(Dataset entries)
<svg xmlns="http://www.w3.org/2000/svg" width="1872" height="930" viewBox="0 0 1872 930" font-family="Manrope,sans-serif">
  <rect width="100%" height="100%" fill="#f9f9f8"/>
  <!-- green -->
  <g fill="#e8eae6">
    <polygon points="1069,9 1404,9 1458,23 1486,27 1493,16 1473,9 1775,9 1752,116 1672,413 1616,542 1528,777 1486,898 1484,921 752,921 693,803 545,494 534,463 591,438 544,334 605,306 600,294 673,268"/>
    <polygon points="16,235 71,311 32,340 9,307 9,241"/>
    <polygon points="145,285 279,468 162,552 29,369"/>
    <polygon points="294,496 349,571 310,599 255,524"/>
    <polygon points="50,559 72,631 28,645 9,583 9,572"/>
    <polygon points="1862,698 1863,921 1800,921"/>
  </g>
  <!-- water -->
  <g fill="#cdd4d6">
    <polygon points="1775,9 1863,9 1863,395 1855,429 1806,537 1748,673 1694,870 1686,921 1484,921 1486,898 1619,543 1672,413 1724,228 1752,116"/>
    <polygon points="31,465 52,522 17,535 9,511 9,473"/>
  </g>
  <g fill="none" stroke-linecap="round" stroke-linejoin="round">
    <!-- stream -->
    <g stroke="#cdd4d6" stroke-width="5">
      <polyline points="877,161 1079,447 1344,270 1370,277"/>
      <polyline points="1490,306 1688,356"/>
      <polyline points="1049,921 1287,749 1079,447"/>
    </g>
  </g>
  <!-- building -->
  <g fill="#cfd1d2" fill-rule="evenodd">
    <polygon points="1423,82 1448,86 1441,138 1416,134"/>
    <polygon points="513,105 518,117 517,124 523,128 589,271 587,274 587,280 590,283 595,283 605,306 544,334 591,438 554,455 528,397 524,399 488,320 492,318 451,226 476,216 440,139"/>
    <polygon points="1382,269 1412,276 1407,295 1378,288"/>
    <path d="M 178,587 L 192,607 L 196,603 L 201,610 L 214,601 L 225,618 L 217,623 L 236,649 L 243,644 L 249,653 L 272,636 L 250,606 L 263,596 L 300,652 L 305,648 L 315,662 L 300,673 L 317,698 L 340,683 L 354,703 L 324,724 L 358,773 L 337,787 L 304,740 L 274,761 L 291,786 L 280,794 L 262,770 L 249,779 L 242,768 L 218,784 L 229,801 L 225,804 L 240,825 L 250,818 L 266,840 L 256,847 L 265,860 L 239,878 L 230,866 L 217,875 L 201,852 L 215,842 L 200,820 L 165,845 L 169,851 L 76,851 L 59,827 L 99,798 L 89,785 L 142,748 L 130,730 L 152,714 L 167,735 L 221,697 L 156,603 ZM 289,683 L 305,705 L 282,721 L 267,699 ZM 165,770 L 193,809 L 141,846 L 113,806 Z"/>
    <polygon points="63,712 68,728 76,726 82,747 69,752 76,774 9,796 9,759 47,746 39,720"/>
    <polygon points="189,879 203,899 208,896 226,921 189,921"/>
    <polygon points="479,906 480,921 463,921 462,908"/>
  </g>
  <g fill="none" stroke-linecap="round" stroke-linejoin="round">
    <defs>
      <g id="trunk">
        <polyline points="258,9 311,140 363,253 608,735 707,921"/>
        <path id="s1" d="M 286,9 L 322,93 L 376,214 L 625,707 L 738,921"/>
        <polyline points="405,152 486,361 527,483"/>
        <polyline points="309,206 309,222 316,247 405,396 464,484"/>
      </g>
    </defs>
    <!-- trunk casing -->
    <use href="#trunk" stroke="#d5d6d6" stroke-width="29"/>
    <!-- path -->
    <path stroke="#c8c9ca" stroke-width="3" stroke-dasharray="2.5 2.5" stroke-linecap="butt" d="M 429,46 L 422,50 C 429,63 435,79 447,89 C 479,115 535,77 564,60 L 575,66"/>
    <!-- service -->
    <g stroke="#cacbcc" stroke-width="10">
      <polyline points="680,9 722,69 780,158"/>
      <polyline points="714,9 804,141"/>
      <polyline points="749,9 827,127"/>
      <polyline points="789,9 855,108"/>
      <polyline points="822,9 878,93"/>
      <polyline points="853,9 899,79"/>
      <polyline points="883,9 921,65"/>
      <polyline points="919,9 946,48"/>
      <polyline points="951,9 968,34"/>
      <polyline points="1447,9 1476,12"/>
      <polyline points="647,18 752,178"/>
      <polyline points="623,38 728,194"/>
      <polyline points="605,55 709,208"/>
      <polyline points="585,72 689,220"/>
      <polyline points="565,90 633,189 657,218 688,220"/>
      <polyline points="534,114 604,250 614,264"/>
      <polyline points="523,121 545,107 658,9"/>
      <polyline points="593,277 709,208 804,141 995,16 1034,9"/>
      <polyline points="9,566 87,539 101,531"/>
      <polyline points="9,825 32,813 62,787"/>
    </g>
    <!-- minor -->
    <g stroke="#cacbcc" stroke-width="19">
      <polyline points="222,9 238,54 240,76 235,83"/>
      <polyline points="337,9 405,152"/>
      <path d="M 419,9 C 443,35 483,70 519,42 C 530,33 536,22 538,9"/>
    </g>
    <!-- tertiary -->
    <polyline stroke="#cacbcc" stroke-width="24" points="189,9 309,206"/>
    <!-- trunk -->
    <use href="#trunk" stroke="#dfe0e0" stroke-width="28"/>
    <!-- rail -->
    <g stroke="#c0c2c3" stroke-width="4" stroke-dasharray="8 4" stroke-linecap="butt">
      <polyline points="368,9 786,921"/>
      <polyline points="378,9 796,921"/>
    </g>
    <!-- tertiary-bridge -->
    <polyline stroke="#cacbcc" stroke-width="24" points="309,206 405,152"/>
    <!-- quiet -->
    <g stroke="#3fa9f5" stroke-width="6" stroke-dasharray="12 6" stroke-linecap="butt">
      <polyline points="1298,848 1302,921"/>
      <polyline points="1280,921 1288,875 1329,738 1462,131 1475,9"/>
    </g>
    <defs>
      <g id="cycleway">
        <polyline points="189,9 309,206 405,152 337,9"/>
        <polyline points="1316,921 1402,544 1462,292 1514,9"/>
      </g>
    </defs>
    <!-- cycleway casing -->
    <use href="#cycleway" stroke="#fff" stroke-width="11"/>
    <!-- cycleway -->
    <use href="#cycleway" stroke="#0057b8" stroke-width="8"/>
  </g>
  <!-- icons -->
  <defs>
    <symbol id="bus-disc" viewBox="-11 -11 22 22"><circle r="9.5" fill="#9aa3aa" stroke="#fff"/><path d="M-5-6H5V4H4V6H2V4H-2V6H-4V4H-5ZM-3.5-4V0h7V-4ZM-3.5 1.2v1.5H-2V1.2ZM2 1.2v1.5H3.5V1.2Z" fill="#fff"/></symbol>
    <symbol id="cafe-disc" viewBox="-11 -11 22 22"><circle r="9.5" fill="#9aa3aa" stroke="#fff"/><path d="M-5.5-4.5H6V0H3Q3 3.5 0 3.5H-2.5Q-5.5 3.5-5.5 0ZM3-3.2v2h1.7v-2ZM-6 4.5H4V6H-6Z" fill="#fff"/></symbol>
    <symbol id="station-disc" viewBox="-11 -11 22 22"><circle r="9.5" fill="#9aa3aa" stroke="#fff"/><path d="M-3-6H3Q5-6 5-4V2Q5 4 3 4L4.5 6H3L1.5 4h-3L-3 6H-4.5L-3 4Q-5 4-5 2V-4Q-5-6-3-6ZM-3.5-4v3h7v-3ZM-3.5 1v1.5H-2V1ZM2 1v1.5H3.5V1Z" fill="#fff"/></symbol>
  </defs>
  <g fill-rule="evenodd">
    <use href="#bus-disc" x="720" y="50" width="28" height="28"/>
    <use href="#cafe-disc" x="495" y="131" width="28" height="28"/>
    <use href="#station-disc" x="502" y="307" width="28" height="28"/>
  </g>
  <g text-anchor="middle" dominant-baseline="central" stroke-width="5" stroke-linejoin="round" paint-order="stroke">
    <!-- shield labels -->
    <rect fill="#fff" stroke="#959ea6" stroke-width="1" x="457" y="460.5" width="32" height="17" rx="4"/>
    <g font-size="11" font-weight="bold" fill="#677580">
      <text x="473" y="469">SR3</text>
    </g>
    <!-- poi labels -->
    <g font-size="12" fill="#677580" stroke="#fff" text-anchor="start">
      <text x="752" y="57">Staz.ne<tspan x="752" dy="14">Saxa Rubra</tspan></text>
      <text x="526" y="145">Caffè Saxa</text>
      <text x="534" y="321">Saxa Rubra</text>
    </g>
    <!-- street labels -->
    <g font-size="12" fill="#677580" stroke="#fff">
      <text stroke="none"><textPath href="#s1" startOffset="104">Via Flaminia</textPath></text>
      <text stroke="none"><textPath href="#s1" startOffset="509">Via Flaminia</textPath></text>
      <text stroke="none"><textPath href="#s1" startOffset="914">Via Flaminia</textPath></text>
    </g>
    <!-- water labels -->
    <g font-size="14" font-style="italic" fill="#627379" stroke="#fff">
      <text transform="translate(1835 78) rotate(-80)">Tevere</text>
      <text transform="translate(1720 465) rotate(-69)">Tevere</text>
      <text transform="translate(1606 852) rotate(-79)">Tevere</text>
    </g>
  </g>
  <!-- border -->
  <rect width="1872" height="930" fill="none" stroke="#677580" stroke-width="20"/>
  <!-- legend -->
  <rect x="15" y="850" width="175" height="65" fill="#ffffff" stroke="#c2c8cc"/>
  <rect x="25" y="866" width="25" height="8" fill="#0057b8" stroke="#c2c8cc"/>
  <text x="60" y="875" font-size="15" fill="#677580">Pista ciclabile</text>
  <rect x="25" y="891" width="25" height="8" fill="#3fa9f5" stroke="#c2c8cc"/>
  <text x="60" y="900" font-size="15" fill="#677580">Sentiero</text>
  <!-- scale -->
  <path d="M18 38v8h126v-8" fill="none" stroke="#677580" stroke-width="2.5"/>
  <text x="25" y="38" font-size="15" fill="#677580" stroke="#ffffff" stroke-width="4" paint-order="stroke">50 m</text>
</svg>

▶ [What is needed]
All lines in the records with the string "anchor" should be copied out.

▶ [Completed task]
  <g text-anchor="middle" dominant-baseline="central" stroke-width="5" stroke-linejoin="round" paint-order="stroke">
    <g font-size="12" fill="#677580" stroke="#fff" text-anchor="start">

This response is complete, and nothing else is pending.